---------- MATERIALS PROVIDED ----------

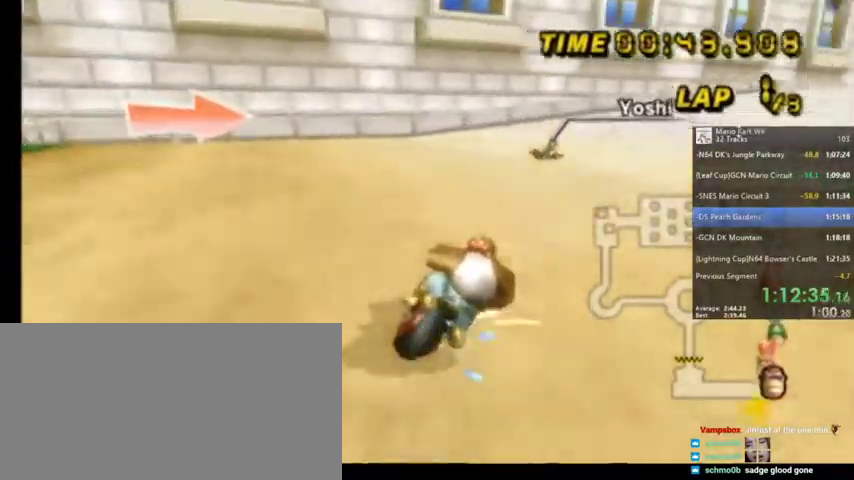
{"buttons": ["A", "DPAD_UP"], "left_stick": "center", "right_stick": "center", "events": [[300, "left_stick", "center"], [434, "DPAD_UP", "down"], [434, "R1", "up"]]}
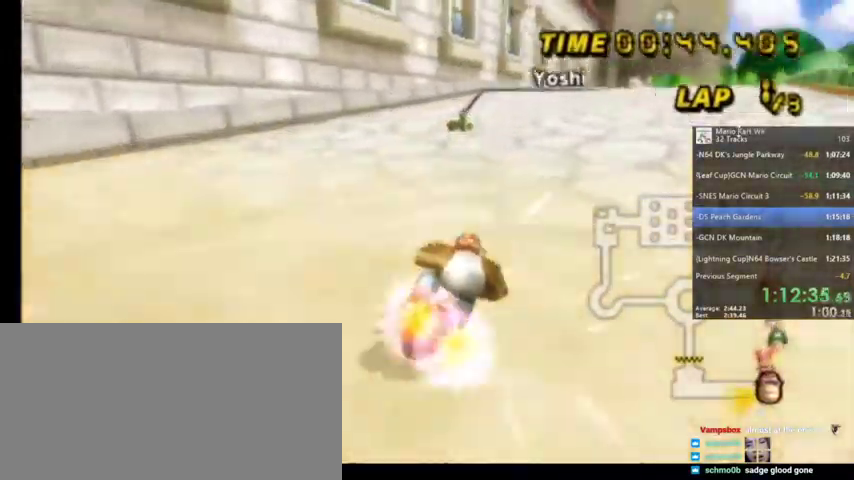
{"buttons": ["A"], "left_stick": "center", "right_stick": "center", "events": [[34, "DPAD_UP", "up"]]}
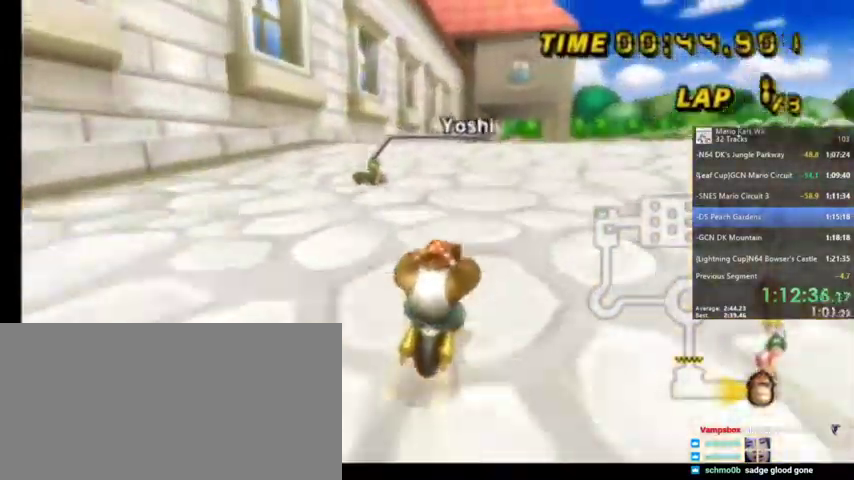
{"buttons": ["A"], "left_stick": "center", "right_stick": "center", "events": []}
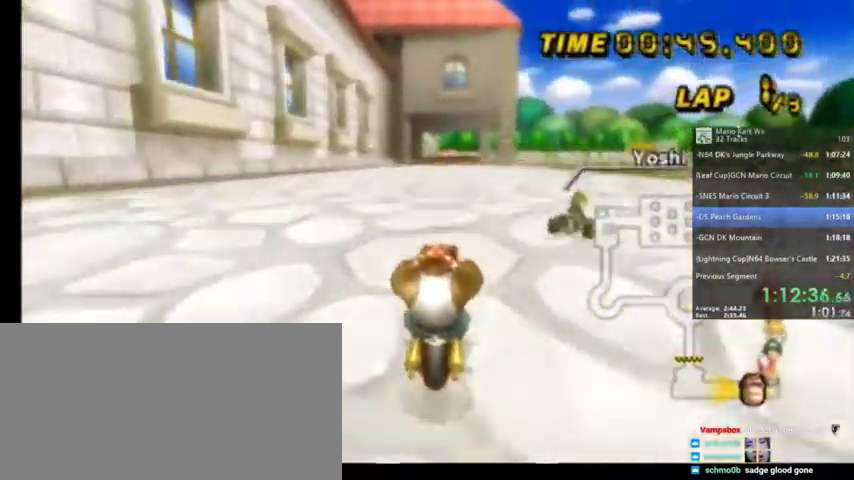
{"buttons": ["A"], "left_stick": "center", "right_stick": "center", "events": [[434, "left_stick", "left"], [501, "left_stick", "center"]]}
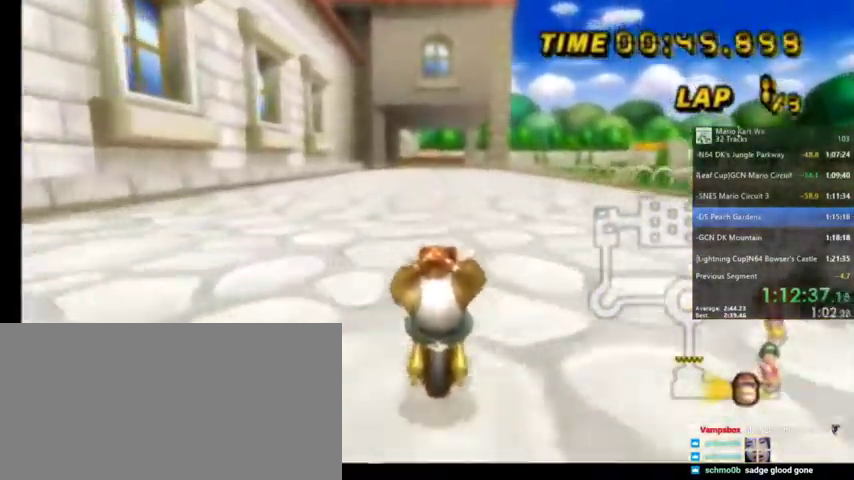
{"buttons": ["A"], "left_stick": "center", "right_stick": "center", "events": []}
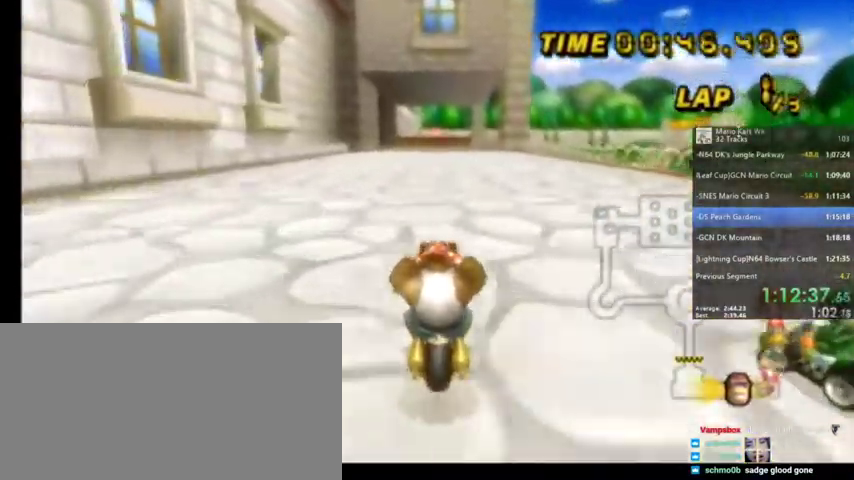
{"buttons": ["A"], "left_stick": "center", "right_stick": "center", "events": []}
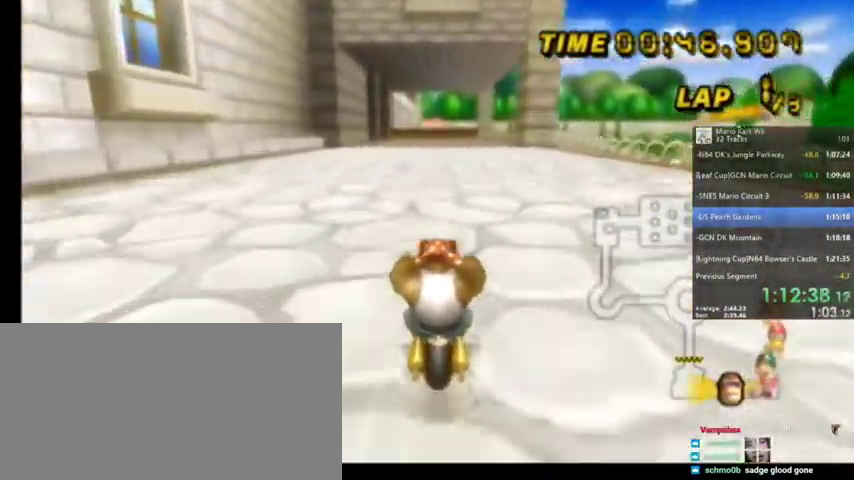
{"buttons": ["A"], "left_stick": "center", "right_stick": "center", "events": []}
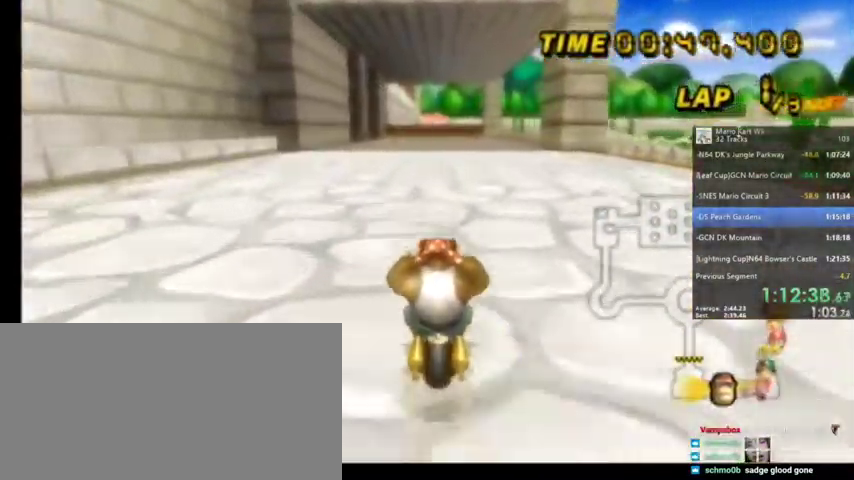
{"buttons": ["A", "R1"], "left_stick": "up-right", "right_stick": "center", "events": [[301, "R1", "down"], [401, "left_stick", "up-right"]]}
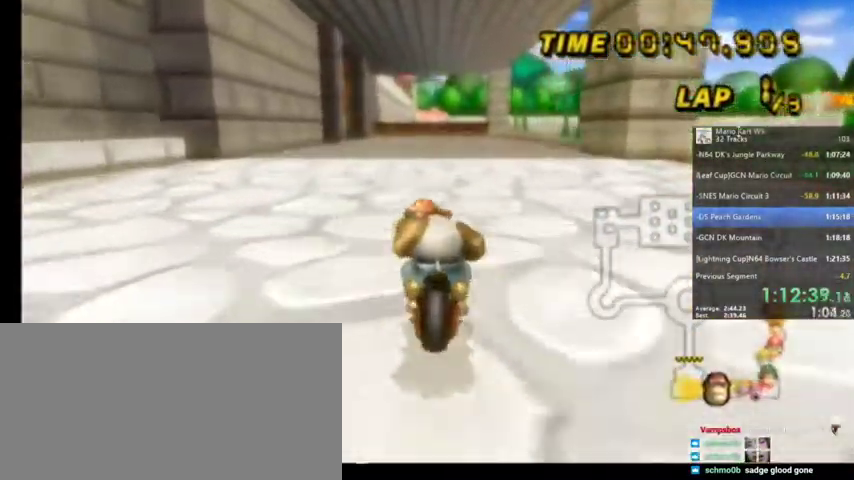
{"buttons": ["A", "R1"], "left_stick": "left", "right_stick": "center", "events": [[67, "left_stick", "left"]]}
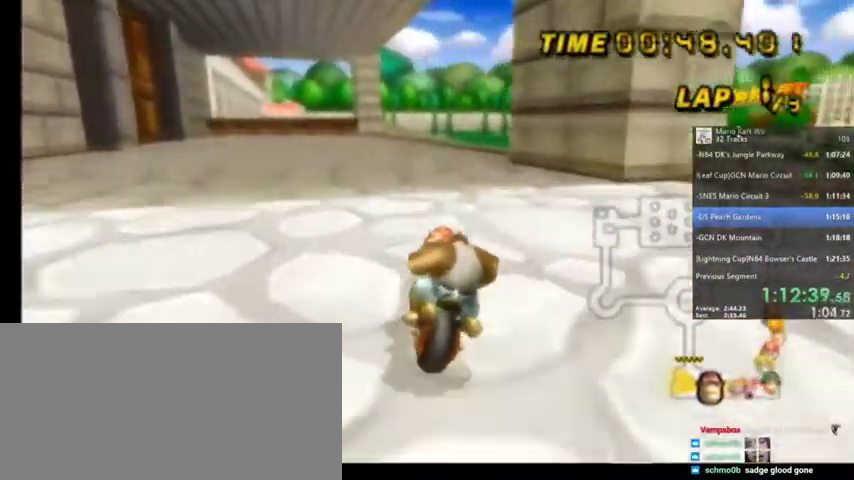
{"buttons": ["A", "R1"], "left_stick": "up-right", "right_stick": "center", "events": [[301, "left_stick", "up-left"], [468, "left_stick", "up-right"]]}
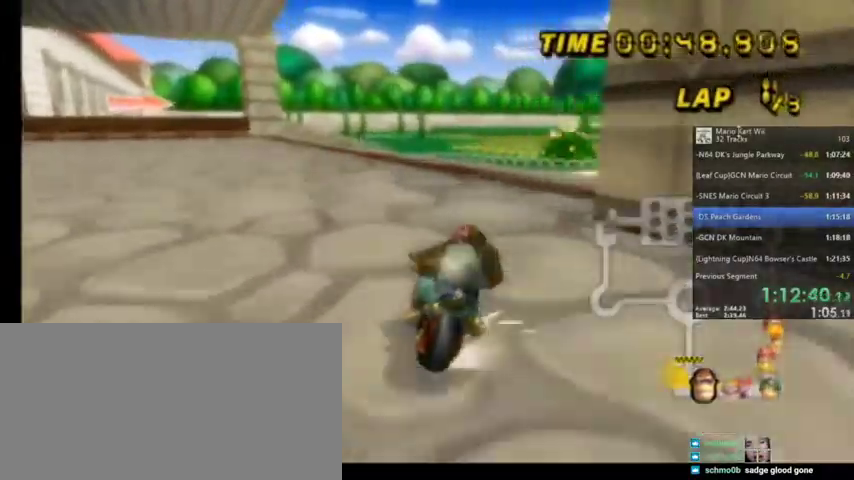
{"buttons": ["A", "R1"], "left_stick": "up-right", "right_stick": "center", "events": []}
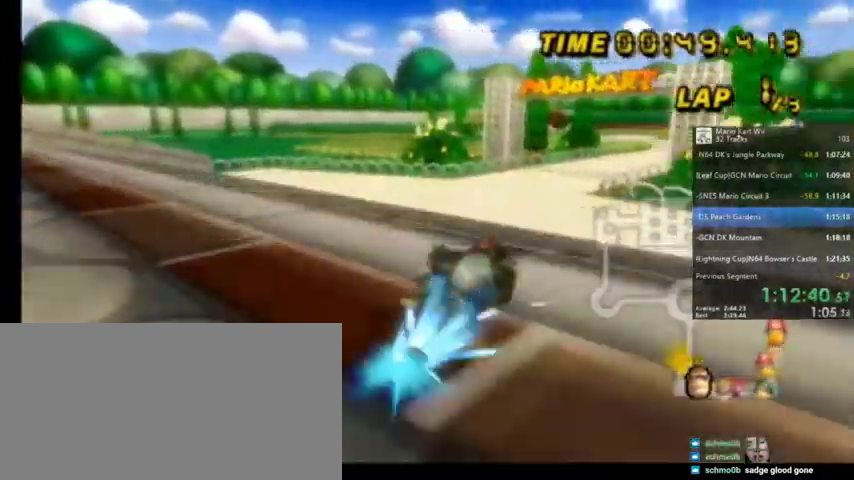
{"buttons": ["A"], "left_stick": "center", "right_stick": "center", "events": [[67, "R1", "up"], [101, "left_stick", "center"], [167, "DPAD_LEFT", "down"], [167, "DPAD_UP", "down"], [267, "DPAD_LEFT", "up"], [267, "DPAD_UP", "up"]]}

----------

- TRY IT -
Copy out the data above exactly, except the pictures.

- REPLY TO THE EXERCISE -
{"buttons": ["A", "DPAD_UP"], "left_stick": "center", "right_stick": "center", "events": [[300, "left_stick", "center"], [434, "DPAD_UP", "down"], [434, "R1", "up"]]}
{"buttons": ["A"], "left_stick": "center", "right_stick": "center", "events": [[34, "DPAD_UP", "up"]]}
{"buttons": ["A"], "left_stick": "center", "right_stick": "center", "events": []}
{"buttons": ["A"], "left_stick": "center", "right_stick": "center", "events": [[434, "left_stick", "left"], [501, "left_stick", "center"]]}
{"buttons": ["A"], "left_stick": "center", "right_stick": "center", "events": []}
{"buttons": ["A"], "left_stick": "center", "right_stick": "center", "events": []}
{"buttons": ["A"], "left_stick": "center", "right_stick": "center", "events": []}
{"buttons": ["A", "R1"], "left_stick": "up-right", "right_stick": "center", "events": [[301, "R1", "down"], [401, "left_stick", "up-right"]]}
{"buttons": ["A", "R1"], "left_stick": "left", "right_stick": "center", "events": [[67, "left_stick", "left"]]}
{"buttons": ["A", "R1"], "left_stick": "up-right", "right_stick": "center", "events": [[301, "left_stick", "up-left"], [468, "left_stick", "up-right"]]}
{"buttons": ["A", "R1"], "left_stick": "up-right", "right_stick": "center", "events": []}
{"buttons": ["A"], "left_stick": "center", "right_stick": "center", "events": [[67, "R1", "up"], [101, "left_stick", "center"], [167, "DPAD_LEFT", "down"], [167, "DPAD_UP", "down"], [267, "DPAD_LEFT", "up"], [267, "DPAD_UP", "up"]]}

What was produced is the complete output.